-- EXERCISE GOAL --
Reproduce the whole listing below as a numbered list, leaving out any blank lines.
== DATA FOR REVIEW ==
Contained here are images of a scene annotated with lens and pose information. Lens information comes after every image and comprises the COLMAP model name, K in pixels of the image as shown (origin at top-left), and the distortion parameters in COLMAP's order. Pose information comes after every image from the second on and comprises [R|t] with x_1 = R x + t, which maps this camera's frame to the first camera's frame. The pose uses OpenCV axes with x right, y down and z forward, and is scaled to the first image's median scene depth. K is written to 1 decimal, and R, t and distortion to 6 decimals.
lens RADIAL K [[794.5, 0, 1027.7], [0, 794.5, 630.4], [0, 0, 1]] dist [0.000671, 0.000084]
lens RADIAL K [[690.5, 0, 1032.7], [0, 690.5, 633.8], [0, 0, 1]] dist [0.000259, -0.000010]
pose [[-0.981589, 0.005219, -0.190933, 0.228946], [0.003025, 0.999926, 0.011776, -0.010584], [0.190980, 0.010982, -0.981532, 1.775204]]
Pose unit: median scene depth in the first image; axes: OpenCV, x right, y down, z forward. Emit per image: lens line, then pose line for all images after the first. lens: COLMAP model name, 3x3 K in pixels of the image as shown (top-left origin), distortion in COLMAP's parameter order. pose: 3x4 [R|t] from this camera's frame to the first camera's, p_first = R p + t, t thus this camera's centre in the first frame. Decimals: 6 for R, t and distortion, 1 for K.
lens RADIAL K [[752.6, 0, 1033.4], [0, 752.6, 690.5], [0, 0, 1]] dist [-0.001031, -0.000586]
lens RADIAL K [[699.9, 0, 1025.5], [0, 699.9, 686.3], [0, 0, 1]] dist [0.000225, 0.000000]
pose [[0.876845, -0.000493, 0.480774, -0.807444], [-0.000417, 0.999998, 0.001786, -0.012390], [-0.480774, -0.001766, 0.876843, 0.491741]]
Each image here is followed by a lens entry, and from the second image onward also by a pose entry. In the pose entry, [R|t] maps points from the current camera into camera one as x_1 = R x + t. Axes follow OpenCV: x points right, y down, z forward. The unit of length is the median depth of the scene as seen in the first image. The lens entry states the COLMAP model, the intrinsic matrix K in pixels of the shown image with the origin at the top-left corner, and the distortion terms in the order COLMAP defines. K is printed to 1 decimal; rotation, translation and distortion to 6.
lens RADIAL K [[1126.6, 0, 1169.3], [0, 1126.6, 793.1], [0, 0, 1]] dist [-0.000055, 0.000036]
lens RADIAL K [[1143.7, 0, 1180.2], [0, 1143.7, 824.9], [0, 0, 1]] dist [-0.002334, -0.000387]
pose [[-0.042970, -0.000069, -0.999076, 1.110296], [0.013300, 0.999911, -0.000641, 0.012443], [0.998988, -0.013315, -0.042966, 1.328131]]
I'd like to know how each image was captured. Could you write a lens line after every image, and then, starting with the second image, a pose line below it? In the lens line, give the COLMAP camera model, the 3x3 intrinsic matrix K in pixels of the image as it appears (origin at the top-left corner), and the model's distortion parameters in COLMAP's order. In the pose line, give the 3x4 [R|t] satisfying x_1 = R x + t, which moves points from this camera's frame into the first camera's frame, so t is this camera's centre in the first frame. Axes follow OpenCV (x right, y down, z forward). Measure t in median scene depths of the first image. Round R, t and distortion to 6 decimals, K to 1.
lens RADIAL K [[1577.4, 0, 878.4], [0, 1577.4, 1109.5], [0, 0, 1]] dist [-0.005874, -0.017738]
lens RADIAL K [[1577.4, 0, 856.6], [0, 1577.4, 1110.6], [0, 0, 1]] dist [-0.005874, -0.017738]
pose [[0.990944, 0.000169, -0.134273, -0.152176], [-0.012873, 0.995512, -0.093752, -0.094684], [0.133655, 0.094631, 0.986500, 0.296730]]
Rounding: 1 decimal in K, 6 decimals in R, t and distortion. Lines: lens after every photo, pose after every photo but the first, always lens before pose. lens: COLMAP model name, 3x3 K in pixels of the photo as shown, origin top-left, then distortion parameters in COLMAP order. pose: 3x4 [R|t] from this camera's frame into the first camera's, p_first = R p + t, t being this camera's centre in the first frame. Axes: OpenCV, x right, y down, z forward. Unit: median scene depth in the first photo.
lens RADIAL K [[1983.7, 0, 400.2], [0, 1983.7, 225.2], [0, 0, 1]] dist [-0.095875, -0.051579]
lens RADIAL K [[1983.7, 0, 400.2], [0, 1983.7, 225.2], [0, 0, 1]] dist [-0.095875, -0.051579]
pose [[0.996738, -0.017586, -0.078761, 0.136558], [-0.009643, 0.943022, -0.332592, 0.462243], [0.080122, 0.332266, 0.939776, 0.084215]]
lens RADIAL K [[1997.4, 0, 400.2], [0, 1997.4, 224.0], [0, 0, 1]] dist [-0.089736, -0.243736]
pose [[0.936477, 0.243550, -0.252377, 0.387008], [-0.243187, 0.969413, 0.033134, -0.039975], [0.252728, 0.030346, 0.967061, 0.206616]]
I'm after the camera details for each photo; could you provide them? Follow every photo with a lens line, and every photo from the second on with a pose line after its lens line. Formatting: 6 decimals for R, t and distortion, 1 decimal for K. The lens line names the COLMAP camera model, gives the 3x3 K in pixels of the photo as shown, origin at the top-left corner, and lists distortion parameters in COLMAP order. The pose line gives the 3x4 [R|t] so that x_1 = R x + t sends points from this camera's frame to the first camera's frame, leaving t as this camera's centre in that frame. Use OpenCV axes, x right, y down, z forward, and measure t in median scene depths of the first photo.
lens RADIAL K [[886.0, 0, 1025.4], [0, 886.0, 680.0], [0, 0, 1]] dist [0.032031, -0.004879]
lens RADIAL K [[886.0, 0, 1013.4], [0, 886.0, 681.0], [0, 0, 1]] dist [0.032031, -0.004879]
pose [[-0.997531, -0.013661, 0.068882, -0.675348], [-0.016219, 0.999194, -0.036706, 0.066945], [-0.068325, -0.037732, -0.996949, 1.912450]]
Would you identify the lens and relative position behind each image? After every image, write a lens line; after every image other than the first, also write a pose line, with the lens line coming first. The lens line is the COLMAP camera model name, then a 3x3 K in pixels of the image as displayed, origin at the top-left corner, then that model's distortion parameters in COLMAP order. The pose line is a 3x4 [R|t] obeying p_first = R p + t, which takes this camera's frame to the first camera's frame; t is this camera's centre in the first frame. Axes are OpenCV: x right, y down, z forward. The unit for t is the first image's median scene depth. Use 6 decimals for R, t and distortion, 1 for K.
===
-- RESULT FOR THIS TASK --
1. Contained here are images of a scene annotated with lens and pose information. Lens information comes after every image and comprises the COLMAP model name, K in pixels of the image as shown (origin at top-left), and the distortion parameters in COLMAP's order. Pose information comes after every image from the second on and comprises [R|t] with x_1 = R x + t, which maps this camera's frame to the first camera's frame. The pose uses OpenCV axes with x right, y down and z forward, and is scaled to the first image's median scene depth. K is written to 1 decimal, and R, t and distortion to 6 decimals.
2. lens RADIAL K [[794.5, 0, 1027.7], [0, 794.5, 630.4], [0, 0, 1]] dist [0.000671, 0.000084]
3. lens RADIAL K [[690.5, 0, 1032.7], [0, 690.5, 633.8], [0, 0, 1]] dist [0.000259, -0.000010]
4. pose [[-0.981589, 0.005219, -0.190933, 0.228946], [0.003025, 0.999926, 0.011776, -0.010584], [0.190980, 0.010982, -0.981532, 1.775204]]
5. Pose unit: median scene depth in the first image; axes: OpenCV, x right, y down, z forward. Emit per image: lens line, then pose line for all images after the first. lens: COLMAP model name, 3x3 K in pixels of the image as shown (top-left origin), distortion in COLMAP's parameter order. pose: 3x4 [R|t] from this camera's frame to the first camera's, p_first = R p + t, t thus this camera's centre in the first frame. Decimals: 6 for R, t and distortion, 1 for K.
6. lens RADIAL K [[752.6, 0, 1033.4], [0, 752.6, 690.5], [0, 0, 1]] dist [-0.001031, -0.000586]
7. lens RADIAL K [[699.9, 0, 1025.5], [0, 699.9, 686.3], [0, 0, 1]] dist [0.000225, 0.000000]
8. pose [[0.876845, -0.000493, 0.480774, -0.807444], [-0.000417, 0.999998, 0.001786, -0.012390], [-0.480774, -0.001766, 0.876843, 0.491741]]
9. Each image here is followed by a lens entry, and from the second image onward also by a pose entry. In the pose entry, [R|t] maps points from the current camera into camera one as x_1 = R x + t. Axes follow OpenCV: x points right, y down, z forward. The unit of length is the median depth of the scene as seen in the first image. The lens entry states the COLMAP model, the intrinsic matrix K in pixels of the shown image with the origin at the top-left corner, and the distortion terms in the order COLMAP defines. K is printed to 1 decimal; rotation, translation and distortion to 6.
10. lens RADIAL K [[1126.6, 0, 1169.3], [0, 1126.6, 793.1], [0, 0, 1]] dist [-0.000055, 0.000036]
11. lens RADIAL K [[1143.7, 0, 1180.2], [0, 1143.7, 824.9], [0, 0, 1]] dist [-0.002334, -0.000387]
12. pose [[-0.042970, -0.000069, -0.999076, 1.110296], [0.013300, 0.999911, -0.000641, 0.012443], [0.998988, -0.013315, -0.042966, 1.328131]]
13. I'd like to know how each image was captured. Could you write a lens line after every image, and then, starting with the second image, a pose line below it? In the lens line, give the COLMAP camera model, the 3x3 intrinsic matrix K in pixels of the image as it appears (origin at the top-left corner), and the model's distortion parameters in COLMAP's order. In the pose line, give the 3x4 [R|t] satisfying x_1 = R x + t, which moves points from this camera's frame into the first camera's frame, so t is this camera's centre in the first frame. Axes follow OpenCV (x right, y down, z forward). Measure t in median scene depths of the first image. Round R, t and distortion to 6 decimals, K to 1.
14. lens RADIAL K [[1577.4, 0, 878.4], [0, 1577.4, 1109.5], [0, 0, 1]] dist [-0.005874, -0.017738]
15. lens RADIAL K [[1577.4, 0, 856.6], [0, 1577.4, 1110.6], [0, 0, 1]] dist [-0.005874, -0.017738]
16. pose [[0.990944, 0.000169, -0.134273, -0.152176], [-0.012873, 0.995512, -0.093752, -0.094684], [0.133655, 0.094631, 0.986500, 0.296730]]
17. Rounding: 1 decimal in K, 6 decimals in R, t and distortion. Lines: lens after every photo, pose after every photo but the first, always lens before pose. lens: COLMAP model name, 3x3 K in pixels of the photo as shown, origin top-left, then distortion parameters in COLMAP order. pose: 3x4 [R|t] from this camera's frame into the first camera's, p_first = R p + t, t being this camera's centre in the first frame. Axes: OpenCV, x right, y down, z forward. Unit: median scene depth in the first photo.
18. lens RADIAL K [[1983.7, 0, 400.2], [0, 1983.7, 225.2], [0, 0, 1]] dist [-0.095875, -0.051579]
19. lens RADIAL K [[1983.7, 0, 400.2], [0, 1983.7, 225.2], [0, 0, 1]] dist [-0.095875, -0.051579]
20. pose [[0.996738, -0.017586, -0.078761, 0.136558], [-0.009643, 0.943022, -0.332592, 0.462243], [0.080122, 0.332266, 0.939776, 0.084215]]
21. lens RADIAL K [[1997.4, 0, 400.2], [0, 1997.4, 224.0], [0, 0, 1]] dist [-0.089736, -0.243736]
22. pose [[0.936477, 0.243550, -0.252377, 0.387008], [-0.243187, 0.969413, 0.033134, -0.039975], [0.252728, 0.030346, 0.967061, 0.206616]]
23. I'm after the camera details for each photo; could you provide them? Follow every photo with a lens line, and every photo from the second on with a pose line after its lens line. Formatting: 6 decimals for R, t and distortion, 1 decimal for K. The lens line names the COLMAP camera model, gives the 3x3 K in pixels of the photo as shown, origin at the top-left corner, and lists distortion parameters in COLMAP order. The pose line gives the 3x4 [R|t] so that x_1 = R x + t sends points from this camera's frame to the first camera's frame, leaving t as this camera's centre in that frame. Use OpenCV axes, x right, y down, z forward, and measure t in median scene depths of the first photo.
24. lens RADIAL K [[886.0, 0, 1025.4], [0, 886.0, 680.0], [0, 0, 1]] dist [0.032031, -0.004879]
25. lens RADIAL K [[886.0, 0, 1013.4], [0, 886.0, 681.0], [0, 0, 1]] dist [0.032031, -0.004879]
26. pose [[-0.997531, -0.013661, 0.068882, -0.675348], [-0.016219, 0.999194, -0.036706, 0.066945], [-0.068325, -0.037732, -0.996949, 1.912450]]
27. Would you identify the lens and relative position behind each image? After every image, write a lens line; after every image other than the first, also write a pose line, with the lens line coming first. The lens line is the COLMAP camera model name, then a 3x3 K in pixels of the image as displayed, origin at the top-left corner, then that model's distortion parameters in COLMAP order. The pose line is a 3x4 [R|t] obeying p_first = R p + t, which takes this camera's frame to the first camera's frame; t is this camera's centre in the first frame. Axes are OpenCV: x right, y down, z forward. The unit for t is the first image's median scene depth. Use 6 decimals for R, t and distortion, 1 for K.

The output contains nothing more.